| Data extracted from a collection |
»»
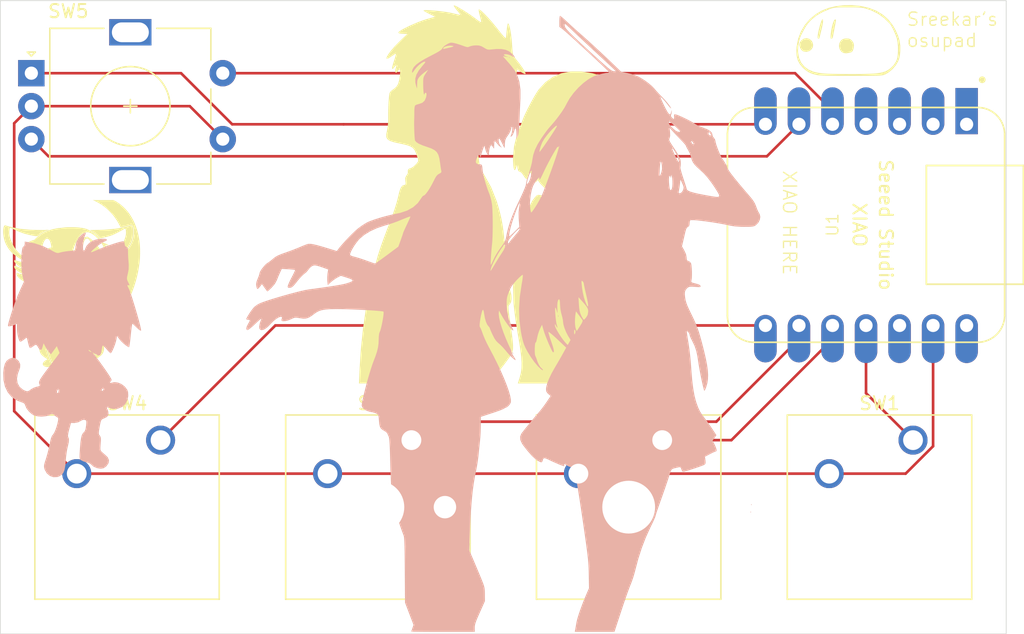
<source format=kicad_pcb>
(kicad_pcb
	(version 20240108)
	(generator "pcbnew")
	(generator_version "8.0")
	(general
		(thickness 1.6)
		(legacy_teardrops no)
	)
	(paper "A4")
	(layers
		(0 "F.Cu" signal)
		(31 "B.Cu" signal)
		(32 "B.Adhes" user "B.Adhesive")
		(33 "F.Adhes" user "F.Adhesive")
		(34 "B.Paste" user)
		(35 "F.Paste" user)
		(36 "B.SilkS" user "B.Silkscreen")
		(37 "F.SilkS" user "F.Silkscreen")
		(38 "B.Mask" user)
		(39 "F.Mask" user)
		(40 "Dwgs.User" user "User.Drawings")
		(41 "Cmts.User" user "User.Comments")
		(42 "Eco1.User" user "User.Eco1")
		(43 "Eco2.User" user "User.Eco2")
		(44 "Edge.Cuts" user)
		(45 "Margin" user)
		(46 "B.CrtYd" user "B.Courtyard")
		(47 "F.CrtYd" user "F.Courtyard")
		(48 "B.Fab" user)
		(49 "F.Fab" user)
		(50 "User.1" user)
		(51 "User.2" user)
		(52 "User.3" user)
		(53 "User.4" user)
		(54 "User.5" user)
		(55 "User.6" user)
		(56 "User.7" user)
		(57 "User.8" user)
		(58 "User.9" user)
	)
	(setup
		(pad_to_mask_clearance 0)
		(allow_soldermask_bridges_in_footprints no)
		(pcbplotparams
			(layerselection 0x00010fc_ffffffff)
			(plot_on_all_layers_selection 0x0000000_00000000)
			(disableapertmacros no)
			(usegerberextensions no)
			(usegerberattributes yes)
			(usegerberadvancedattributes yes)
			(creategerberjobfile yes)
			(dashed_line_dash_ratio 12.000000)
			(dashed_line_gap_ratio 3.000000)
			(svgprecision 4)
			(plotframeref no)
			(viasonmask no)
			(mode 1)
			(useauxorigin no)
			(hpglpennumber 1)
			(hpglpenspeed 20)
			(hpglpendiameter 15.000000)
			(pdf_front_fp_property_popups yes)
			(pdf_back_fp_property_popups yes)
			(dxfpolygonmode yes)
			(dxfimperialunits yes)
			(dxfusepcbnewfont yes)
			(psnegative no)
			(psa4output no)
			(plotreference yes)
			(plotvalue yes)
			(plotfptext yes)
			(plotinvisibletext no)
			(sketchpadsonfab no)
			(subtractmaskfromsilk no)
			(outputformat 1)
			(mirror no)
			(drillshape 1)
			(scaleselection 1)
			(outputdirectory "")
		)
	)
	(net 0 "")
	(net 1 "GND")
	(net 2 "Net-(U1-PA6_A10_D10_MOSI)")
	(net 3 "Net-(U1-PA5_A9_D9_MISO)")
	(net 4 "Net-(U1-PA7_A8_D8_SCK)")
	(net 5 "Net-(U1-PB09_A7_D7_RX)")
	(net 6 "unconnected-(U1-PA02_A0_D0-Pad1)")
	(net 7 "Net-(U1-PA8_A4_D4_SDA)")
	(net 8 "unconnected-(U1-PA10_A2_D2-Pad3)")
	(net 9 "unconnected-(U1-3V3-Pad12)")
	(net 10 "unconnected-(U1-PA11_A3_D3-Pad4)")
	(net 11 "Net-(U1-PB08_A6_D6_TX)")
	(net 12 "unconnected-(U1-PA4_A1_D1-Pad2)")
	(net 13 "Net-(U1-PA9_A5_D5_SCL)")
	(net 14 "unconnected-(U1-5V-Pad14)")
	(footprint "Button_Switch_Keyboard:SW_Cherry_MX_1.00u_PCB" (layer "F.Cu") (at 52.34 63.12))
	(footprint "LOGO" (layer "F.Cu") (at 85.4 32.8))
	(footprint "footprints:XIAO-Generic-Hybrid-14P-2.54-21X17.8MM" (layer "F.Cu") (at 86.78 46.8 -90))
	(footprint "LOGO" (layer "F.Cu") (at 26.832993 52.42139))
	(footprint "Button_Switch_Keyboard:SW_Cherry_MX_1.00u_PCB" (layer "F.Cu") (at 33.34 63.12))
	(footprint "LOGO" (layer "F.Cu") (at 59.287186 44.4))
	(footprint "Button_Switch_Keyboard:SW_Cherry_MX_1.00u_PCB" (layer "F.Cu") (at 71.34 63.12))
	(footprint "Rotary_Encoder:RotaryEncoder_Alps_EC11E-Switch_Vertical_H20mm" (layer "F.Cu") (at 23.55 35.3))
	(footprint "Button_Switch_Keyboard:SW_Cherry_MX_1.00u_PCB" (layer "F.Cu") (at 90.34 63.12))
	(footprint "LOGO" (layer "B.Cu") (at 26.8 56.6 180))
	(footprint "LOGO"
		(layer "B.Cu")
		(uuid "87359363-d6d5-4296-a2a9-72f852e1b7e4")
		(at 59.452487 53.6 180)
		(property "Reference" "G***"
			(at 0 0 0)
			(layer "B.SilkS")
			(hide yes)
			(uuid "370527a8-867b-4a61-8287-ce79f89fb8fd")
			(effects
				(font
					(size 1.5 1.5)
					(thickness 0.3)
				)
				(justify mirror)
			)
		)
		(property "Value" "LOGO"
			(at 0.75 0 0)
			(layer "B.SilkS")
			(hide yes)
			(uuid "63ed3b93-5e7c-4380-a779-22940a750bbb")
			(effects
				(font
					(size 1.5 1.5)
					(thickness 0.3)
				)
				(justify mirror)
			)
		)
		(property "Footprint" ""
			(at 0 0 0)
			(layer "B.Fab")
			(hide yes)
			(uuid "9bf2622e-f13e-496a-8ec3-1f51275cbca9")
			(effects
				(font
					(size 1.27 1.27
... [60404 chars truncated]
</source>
««
»»
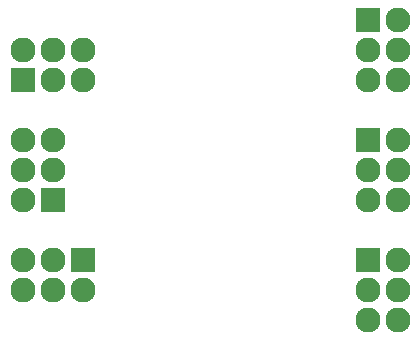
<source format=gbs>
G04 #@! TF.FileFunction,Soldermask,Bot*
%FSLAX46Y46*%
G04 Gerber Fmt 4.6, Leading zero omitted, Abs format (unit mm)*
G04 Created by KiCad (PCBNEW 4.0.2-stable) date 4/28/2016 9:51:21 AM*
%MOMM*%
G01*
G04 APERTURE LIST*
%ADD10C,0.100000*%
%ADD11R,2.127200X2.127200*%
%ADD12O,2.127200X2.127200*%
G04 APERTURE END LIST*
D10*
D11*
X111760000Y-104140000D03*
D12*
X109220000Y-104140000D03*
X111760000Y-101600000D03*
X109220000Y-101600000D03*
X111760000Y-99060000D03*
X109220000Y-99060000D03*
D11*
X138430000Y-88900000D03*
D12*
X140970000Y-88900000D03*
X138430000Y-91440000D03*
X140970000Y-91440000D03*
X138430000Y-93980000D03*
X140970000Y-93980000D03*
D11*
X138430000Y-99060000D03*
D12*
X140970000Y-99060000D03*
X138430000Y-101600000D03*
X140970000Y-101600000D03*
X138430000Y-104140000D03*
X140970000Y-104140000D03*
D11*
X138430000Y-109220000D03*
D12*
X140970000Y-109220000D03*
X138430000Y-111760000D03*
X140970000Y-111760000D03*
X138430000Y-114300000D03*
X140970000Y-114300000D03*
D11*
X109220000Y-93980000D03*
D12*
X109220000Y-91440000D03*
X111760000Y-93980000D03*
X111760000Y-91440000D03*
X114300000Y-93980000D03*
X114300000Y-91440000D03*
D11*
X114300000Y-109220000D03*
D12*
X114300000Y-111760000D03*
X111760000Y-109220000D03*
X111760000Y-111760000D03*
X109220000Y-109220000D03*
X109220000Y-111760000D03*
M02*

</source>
««
| Exercise description |
From the entries above, return each line with the word "source" in it.

| Task output |
<source format=kicad_pcb>
</source>
<source format=gbs>
</source>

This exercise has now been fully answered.